Handwritten Digit Recognition by Convolutional Neural Network

This is a demonstration of my JavaScript-based Convolutional Neural Network. Draw a digit from 0 to 9 in the left box, and the network will attempt to recognize it. The system evaluates your drawing after each stroke (mouse button up), so expect incorrect intermediate results if you draw your digit using more than one stroke. Because the pre-processing of your input records and scales strokes, rather than downsampling the canvas bitmap directly, building up a drawing from short dashes or dots may not give accurate classification.

The associated training page for this network is here: digittraining.html

Confidence: 0%

Note: This demo uses ES6 features and will not run in Safari 9.x. Try Chrome 52+, Firefox 50+.

But this has been done before...

Yes, well, sort of. It is a classic dataset now, and one that thousands have tested CNNs on.

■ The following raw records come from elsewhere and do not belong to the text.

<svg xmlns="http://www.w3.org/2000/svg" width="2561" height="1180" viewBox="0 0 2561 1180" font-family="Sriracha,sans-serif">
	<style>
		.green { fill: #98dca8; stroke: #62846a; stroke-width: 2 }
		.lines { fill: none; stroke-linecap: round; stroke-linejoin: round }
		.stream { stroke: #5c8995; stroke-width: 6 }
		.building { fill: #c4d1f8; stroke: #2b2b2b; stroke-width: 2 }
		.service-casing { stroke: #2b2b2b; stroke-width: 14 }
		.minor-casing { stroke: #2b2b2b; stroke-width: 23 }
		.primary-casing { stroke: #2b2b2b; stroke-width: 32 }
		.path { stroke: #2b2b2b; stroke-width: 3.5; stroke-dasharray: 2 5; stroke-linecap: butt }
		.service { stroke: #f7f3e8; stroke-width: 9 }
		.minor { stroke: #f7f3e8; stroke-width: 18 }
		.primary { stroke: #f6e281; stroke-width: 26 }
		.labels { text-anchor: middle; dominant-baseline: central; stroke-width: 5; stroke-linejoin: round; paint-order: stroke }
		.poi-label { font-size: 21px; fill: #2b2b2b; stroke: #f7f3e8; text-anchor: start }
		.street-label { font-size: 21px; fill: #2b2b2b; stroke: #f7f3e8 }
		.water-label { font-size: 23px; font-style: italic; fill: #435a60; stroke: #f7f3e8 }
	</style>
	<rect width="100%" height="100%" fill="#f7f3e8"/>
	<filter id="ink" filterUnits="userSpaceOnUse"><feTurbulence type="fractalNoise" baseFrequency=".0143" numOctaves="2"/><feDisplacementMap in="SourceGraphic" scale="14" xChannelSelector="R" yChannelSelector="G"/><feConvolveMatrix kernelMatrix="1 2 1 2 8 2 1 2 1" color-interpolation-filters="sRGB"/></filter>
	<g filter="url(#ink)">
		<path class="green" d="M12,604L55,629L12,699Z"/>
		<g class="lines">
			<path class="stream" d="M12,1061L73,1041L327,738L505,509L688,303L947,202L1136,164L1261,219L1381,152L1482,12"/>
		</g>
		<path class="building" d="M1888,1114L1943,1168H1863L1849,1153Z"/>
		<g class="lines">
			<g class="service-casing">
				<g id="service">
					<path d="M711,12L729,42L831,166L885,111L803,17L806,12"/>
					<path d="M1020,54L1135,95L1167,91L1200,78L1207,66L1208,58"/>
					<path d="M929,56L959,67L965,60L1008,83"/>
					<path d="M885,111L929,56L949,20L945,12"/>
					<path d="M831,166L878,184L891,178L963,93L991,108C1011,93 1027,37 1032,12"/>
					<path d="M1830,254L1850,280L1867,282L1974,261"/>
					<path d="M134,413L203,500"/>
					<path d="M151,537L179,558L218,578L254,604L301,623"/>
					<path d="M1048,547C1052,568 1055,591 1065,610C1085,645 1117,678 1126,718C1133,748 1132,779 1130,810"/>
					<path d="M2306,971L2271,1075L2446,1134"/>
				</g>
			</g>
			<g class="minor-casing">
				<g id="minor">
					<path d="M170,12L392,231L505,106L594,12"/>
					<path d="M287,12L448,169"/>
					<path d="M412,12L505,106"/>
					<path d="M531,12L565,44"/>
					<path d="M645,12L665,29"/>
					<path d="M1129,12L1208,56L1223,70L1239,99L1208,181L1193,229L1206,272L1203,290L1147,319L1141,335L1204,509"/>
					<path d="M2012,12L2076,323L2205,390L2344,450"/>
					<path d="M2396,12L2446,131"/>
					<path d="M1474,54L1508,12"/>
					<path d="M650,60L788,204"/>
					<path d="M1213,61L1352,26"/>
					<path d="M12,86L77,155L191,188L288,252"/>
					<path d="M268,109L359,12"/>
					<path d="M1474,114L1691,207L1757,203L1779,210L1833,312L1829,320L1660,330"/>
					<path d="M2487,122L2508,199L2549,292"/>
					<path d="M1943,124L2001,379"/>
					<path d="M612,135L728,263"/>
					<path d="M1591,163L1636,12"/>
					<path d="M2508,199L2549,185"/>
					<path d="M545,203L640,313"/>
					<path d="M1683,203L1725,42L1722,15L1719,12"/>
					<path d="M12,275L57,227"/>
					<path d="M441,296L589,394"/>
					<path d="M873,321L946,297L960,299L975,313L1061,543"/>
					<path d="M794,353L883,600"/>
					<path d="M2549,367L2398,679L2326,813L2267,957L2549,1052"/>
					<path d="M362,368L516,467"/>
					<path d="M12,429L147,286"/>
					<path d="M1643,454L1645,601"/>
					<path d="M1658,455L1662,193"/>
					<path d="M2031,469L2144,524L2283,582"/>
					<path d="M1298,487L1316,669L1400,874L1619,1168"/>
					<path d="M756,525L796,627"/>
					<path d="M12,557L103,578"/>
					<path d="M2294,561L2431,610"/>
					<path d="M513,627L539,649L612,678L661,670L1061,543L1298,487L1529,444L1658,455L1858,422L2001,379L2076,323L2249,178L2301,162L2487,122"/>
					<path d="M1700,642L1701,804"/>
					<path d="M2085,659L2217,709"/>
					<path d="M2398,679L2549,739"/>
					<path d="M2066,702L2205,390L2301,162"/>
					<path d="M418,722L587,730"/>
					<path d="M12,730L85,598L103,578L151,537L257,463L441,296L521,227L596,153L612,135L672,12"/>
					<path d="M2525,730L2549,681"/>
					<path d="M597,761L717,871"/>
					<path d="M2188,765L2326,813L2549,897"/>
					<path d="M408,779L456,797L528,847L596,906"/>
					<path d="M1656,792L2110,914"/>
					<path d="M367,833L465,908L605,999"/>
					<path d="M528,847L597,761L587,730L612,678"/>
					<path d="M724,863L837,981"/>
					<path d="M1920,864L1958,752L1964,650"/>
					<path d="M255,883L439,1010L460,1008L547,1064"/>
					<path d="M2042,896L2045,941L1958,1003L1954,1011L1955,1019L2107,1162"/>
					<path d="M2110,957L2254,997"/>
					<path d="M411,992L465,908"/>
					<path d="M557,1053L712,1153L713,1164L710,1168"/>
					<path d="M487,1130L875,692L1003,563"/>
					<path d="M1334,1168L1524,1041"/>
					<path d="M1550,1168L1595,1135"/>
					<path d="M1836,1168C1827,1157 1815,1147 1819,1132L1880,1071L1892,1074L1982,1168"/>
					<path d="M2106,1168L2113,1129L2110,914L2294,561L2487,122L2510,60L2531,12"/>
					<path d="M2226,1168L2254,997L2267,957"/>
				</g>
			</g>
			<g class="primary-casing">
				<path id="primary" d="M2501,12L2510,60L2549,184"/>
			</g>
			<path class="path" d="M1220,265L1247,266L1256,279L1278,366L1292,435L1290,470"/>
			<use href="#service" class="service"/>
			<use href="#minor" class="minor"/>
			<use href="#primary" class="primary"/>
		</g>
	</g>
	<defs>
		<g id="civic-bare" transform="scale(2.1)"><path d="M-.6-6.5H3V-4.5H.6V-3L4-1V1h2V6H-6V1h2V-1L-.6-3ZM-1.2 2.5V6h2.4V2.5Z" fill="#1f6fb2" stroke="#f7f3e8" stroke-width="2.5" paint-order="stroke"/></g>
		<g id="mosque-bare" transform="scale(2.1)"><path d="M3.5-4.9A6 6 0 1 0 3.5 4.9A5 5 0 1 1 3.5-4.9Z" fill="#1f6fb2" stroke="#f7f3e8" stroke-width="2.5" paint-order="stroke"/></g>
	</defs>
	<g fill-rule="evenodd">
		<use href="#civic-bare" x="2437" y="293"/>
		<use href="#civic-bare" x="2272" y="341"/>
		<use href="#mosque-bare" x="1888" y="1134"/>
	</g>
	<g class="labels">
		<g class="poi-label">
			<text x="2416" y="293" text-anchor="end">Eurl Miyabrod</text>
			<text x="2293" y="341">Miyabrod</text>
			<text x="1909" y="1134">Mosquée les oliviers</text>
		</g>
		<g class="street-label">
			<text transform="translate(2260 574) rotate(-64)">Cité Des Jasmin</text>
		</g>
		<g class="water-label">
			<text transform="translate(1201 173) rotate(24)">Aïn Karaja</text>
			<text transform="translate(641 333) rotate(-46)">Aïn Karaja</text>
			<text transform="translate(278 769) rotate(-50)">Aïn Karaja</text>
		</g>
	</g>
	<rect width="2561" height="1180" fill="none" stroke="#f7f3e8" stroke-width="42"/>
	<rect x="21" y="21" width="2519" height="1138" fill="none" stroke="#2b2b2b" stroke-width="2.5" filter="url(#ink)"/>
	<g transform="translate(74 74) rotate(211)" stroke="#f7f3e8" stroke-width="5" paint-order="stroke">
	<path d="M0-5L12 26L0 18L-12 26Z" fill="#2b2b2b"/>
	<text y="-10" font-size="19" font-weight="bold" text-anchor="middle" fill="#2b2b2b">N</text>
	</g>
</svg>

There are a couple of other demos similar to this one on the web already, but what makes this one a little different is that I've coded the full CNN in JavaScript--forward and backward passes--and the demo above was trained on the same codebase it's running on now. The other online demos I've found that let you draw digits for recognition have only the forward implementation in JavaScript, and their network was trained externally in a commercial product like MATLAB or TensorFlow and imported into JS. Andrej Karpathy's ConvNetJS is the only other complete JavaScript CNN implementation that I'm aware of.

Because my motivation for doing this project is to learn about how these things work at the most fundamental level, and because deriving and implementing the gradient descent training of the network is where the real math is, I decided not to cut any corners and to intentionally re-invent the wheel for my own understanding. You can see my somewhat crude training page here: digittraining.html This network instance has been trained on the MNIST set of 60,000 handwritten digit images, and scores approximately 98% accuracy on the associated set of 10,000 validation images.

So, what is this doing?

The images you draw in the box above are being fed into a Convolutional Neural Network that I wrote in JavaScript/ES6 and trained on the MNIST dataset of handwritten digits. The network consists of digital filters that started out (prior to training) initialized with random values in their kernels. The network "learns" to distinguish the features of digits by a negative feedback process known as gradient descent. Labeled example digits are fed into the network, and any error in their classification is used to tune the network--making small adjustments to values in the filter kernels and to the weights of connections to the output layer--to produce a more accurate score. This is repeated for tens of thousands of example digit images, until the network has converged on a set of filters that can accurately differentiate between all 10 digits.

This network's architecture

The network analyzing the digits consists of:

The input image pre-processor, which crops your drawing down to a 24x24 pixel input image, redrawing it with a thinner stroke if it does not fill the box
A convolution layer with (10) 5x5x1 filter kernels, ReLU activation
A modified¹ max pooling layer, 2x2 with strides of 2
A convolution layer with (20) 5x5x10 filter kernels, ReLU activation
A modified max pooling layer, 2x2 with strides of 2
A fully-connected layer with 10 units with soft-max activation

During training of the network, I used a small amount of input image augmentation suggested by Andrej Karpathy in the notes accompanying his MNIST example here: http://cs.stanford.edu/people/karpathy/convnetjs/demo/mnist.html A random 24x24 crop is taken from each of the 28x28 digit images. The network was trained using 2 passes of the dataset, a total of 120,000 impressions.

¹I've implemented the max pool layers to backpropagate error evenly to all input pixels that attained the maximum during training, when there is more than one, rather than the more traditional approach of randomly selecting one when this occurs.